Urteil des VG Koblenz

"Dass das Gericht polizeiliche Ausweiskontrollen aufgrund der Hautfarbe als geringfügigen Eingriff bezeichnet, geht für uns an der Lebenswirklichkeit vorbei."

Christine Lüders, Leiterin der ADS

Ein Schwarzer deutscher Student aus Kassel wurde von der Bundespolizei in einem Regionalzug auf der Strecke Kassel – Frankfurt a.M. kontrolliert. Da er regelmäßig solchen unbegründeten Identitätskontrollen ausgesetzt war, verweigerte er die Herausgabe seines Personalausweises. Die Tatsache, dass er sich gegen die Maßnahme widersetzte und diese mit dem Satz ‚dies erinnere ihn an SS Methoden’ kommentierte führte dazu, dass er von Seiten des angesprochenen Polizisten wegen Beamt_innenbeleidigung angezeigt wurde. In zweiter Instanz wurde diese Anzeige jedoch von Seiten des Gerichtes mit Verweis auf die freie Meinungsäußerung als unbegründet abgewiesen. Der Betroffene klagte seinerseits gegen die Bundespolizei wegen der Verletzung seiner informationellen Selbstbestimmung.

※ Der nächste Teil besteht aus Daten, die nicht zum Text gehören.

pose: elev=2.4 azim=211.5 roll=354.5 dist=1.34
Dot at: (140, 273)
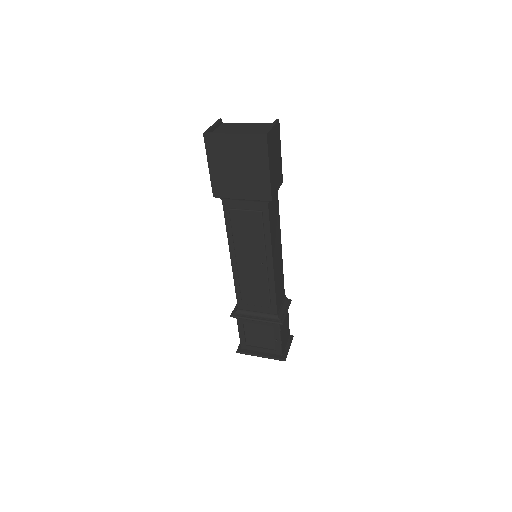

Das Verwaltungsgericht Koblenz urteilte im Februar 2012, dass Beamt_innen der Bundespolizei Reisende auf Bahnstrecken, die auch zur unerlaubten Einreise oder zu Verstößen gegen das Aufenthaltgesetz dienen, zu kontrollieren, auch wenn das entscheidende Kriterium für die Kontrolle die ethnische Zuschreibung darstellt. Das  umstrittene Urteil des Verwaltungsgericht Koblenz erregte bundesweit große Aufmerksamkeit.

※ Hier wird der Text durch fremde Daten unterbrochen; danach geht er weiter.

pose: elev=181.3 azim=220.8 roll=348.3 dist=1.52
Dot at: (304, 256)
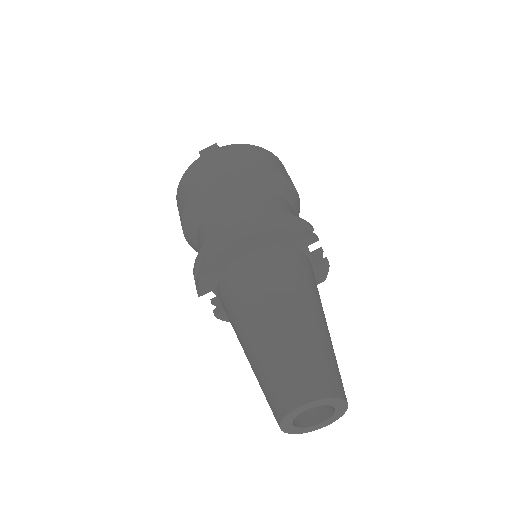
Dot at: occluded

Bei der Berufungsverhandlung des Oberverwaltungsgericht Rheinland-Pfalz wurde am 29.10.2012 entschieden, dass im vorliegenden Fall das Grundgesetz Artikel 3 Absatz 3 hätte berücksichtigt werden müssen. Die Bundespolizei entschuldigte sich beim Kläger, und räumte die Unrechtmäßigkeit der Personenkontrolle ein. Das erstinstanzliche Urteil wurde aufgehoben. (... mehr)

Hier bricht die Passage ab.